(PASSAGE PROVIDED)

This page is a collection of some of the many projects I have developed and worked on.

RPG Engine

My longest term project, I’ve been working on a Role-Playing Game engine since 2013. I’ve restarted development on it during that time, but not dedicated a huge amount of time to it; finding free time here and there to develop additions. It was initially started with Java and Slick2D, and currently runs on C# with SFML.NET.

It’s designed to power games of a style inspired by that of Spiderweb Software’s games.

My original repository is at, and my current effort is at The README in the new repository is usually kept up to date with my progress.

It has all sorts of functionality, some of which is overkill and designed to test myself or have fun developing, including a custom assembly-style language with assembler and VM to support dynamic scripting. An extensive list can be seen in the README in the new project.


I’ve been working on Gamer-Island, a social networking site for young gamers, since around 2013. I initially was a developer on it when it had a fairly live community, but since have ended up taking ownership of it and redesigned it twice (single-handedly). The current website uses CakePHP (MVC framework for PHP) and AngularJS (v1). It has quite a lot of dynamic behaviour and I mostly use it as a training ground for web development these days, as the community has died down a lot.

(End PASSAGE PROVIDED)
(GIVEN RECORDS)

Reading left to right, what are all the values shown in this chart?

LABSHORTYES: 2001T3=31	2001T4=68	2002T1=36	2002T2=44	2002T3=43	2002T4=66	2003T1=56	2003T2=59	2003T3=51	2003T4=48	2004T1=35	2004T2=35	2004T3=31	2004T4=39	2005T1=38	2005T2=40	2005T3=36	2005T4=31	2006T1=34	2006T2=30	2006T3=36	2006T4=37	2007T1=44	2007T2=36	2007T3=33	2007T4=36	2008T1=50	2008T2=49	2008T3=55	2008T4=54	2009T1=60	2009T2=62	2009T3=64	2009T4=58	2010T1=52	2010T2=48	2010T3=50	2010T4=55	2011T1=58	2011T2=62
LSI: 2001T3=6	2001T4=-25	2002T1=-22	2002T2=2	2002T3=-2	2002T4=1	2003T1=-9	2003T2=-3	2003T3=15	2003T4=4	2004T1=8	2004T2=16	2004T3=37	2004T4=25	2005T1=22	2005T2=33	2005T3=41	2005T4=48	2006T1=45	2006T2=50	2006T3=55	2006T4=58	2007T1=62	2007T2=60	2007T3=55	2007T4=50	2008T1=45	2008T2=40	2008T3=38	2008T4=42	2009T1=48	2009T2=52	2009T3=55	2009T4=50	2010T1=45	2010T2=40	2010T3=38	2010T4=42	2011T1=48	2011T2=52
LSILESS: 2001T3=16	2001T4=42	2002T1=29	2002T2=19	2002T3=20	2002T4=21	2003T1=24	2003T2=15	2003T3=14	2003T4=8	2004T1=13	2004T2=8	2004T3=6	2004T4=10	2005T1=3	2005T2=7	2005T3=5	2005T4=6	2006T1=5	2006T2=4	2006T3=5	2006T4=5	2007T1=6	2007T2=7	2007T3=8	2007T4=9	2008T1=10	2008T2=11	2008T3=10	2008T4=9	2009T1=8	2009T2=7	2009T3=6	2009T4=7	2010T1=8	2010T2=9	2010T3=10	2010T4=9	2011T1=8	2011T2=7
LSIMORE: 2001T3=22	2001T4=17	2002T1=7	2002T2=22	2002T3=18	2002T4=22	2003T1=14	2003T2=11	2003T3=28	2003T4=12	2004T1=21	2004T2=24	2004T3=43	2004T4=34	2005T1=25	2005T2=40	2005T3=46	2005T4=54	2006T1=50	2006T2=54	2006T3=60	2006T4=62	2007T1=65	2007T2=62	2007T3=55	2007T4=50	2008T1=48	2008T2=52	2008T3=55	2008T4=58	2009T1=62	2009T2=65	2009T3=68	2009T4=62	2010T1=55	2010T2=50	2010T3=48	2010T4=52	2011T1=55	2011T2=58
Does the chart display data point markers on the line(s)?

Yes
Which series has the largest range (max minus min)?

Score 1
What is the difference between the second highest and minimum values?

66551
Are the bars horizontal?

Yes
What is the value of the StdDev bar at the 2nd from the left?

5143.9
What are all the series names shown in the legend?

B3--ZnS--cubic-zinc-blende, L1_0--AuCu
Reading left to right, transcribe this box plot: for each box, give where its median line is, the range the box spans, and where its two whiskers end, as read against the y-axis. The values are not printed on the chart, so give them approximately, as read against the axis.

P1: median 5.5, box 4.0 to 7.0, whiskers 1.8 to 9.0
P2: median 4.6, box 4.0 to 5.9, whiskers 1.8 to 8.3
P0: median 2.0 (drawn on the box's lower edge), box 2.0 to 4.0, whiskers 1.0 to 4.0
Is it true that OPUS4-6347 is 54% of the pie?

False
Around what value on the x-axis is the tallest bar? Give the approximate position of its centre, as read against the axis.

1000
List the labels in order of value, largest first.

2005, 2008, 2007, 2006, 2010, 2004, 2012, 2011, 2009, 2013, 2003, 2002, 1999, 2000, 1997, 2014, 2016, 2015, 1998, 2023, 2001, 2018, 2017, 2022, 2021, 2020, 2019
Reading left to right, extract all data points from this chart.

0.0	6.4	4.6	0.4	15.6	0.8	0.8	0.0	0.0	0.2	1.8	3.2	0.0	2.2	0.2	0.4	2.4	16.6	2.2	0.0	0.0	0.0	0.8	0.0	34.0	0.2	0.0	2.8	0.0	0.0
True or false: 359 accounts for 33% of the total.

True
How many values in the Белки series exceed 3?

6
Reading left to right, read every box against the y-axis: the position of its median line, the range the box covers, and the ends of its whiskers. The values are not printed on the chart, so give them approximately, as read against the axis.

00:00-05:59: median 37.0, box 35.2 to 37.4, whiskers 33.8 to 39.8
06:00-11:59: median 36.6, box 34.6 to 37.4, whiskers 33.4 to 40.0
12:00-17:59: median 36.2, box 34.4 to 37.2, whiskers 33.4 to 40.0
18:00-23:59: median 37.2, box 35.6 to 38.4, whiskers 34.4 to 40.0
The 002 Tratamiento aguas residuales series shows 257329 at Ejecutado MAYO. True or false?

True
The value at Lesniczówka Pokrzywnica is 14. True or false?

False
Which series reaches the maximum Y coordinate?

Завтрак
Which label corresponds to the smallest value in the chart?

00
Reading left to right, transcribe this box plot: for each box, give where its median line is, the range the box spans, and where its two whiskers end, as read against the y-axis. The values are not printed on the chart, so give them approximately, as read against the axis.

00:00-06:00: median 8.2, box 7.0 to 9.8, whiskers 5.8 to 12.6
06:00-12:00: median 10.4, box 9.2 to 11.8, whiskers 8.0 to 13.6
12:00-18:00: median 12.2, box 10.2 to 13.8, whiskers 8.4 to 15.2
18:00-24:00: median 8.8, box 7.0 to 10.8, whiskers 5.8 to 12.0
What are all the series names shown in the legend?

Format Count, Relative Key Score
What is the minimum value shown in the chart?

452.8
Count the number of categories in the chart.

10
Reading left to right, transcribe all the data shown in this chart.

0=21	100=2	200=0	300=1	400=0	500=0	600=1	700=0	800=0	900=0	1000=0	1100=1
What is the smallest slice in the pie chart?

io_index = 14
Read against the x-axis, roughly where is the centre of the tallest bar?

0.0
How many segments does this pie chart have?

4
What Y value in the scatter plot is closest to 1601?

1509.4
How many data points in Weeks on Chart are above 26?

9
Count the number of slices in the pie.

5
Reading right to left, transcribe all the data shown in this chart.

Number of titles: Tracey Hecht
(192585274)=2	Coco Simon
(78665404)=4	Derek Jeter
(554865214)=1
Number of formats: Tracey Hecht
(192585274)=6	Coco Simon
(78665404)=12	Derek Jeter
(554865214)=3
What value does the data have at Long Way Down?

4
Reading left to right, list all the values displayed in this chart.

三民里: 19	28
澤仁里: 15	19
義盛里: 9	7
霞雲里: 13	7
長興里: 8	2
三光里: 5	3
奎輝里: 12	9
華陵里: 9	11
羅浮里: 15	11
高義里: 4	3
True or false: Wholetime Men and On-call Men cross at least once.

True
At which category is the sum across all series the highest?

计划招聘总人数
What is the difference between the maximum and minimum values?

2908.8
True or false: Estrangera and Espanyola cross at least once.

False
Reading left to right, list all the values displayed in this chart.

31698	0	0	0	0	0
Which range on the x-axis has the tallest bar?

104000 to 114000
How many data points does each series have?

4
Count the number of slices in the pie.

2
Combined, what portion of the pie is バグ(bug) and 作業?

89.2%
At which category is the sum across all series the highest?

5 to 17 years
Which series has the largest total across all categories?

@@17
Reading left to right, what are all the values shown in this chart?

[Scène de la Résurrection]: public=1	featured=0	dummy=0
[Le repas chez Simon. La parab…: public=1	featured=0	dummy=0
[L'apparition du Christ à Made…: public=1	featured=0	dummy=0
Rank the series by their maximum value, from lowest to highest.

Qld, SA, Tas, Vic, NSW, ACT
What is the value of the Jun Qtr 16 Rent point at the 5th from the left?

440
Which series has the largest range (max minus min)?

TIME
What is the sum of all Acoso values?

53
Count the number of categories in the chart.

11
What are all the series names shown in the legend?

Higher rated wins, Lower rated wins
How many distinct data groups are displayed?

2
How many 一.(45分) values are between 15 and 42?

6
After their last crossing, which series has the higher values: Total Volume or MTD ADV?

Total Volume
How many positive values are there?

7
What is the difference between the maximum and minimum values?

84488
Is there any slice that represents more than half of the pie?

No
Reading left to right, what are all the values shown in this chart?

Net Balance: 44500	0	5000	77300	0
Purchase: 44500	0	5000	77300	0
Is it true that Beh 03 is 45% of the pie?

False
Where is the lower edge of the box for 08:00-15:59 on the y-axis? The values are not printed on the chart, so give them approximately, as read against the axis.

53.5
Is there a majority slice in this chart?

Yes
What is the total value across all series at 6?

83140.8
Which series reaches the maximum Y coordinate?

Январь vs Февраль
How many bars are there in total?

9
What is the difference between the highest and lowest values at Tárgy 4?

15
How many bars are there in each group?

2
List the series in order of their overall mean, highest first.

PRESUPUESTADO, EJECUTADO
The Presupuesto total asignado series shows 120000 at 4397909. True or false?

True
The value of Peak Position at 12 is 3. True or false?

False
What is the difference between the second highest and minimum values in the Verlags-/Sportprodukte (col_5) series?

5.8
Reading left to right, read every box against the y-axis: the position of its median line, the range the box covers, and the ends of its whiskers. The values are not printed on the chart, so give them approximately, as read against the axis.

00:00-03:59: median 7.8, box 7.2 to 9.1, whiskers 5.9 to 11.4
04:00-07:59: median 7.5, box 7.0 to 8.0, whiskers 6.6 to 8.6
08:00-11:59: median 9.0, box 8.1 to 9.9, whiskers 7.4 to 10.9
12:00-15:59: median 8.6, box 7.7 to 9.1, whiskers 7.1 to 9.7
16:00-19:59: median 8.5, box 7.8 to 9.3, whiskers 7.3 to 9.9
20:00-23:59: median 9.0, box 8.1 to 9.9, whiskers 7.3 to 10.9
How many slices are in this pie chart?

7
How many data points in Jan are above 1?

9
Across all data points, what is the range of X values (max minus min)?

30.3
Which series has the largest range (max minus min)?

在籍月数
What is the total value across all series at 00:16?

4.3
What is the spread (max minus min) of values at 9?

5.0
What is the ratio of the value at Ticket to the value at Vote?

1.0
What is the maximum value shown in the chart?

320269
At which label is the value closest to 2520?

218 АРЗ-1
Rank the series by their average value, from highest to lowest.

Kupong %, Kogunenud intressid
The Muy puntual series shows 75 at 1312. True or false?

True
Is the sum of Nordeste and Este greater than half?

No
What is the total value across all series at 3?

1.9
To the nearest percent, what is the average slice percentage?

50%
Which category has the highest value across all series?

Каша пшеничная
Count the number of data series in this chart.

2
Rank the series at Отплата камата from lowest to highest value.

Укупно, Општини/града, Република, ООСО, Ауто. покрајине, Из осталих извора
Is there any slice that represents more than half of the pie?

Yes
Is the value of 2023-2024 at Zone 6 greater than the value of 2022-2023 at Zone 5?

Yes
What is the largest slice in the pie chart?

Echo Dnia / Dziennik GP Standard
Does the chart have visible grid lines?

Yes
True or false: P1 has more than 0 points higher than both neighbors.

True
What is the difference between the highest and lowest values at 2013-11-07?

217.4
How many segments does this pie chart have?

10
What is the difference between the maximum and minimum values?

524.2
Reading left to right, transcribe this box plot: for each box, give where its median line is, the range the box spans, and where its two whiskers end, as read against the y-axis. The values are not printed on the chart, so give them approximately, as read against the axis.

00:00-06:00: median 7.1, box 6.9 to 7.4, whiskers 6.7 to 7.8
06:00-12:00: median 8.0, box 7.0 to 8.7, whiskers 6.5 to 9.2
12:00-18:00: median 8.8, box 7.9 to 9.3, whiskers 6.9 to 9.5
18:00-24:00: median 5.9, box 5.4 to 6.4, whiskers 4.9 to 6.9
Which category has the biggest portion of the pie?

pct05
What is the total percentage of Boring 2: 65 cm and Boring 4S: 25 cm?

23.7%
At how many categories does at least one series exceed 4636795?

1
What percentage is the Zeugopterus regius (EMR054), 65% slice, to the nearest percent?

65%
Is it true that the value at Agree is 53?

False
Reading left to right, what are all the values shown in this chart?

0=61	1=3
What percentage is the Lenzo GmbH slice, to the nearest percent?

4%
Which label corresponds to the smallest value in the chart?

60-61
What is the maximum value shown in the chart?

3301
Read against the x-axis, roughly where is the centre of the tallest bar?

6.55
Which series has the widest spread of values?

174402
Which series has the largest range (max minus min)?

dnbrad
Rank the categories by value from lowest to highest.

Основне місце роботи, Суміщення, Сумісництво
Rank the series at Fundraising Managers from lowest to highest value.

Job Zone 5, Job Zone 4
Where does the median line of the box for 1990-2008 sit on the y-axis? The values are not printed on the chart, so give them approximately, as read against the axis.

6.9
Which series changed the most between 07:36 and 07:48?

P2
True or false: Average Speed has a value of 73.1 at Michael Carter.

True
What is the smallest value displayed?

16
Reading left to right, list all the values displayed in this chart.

(End GIVEN RECORDS)

EXERCISE DIRECTIONS: Copy the projects page above verbatim, between "It has all sorts" and "the new project.", inclusive.

EXERCISE RESPONSE:
It has all sorts of functionality, some of which is overkill and designed to test myself or have fun developing, including a custom assembly-style language with assembler and VM to support dynamic scripting. An extensive list can be seen in the README in the new project.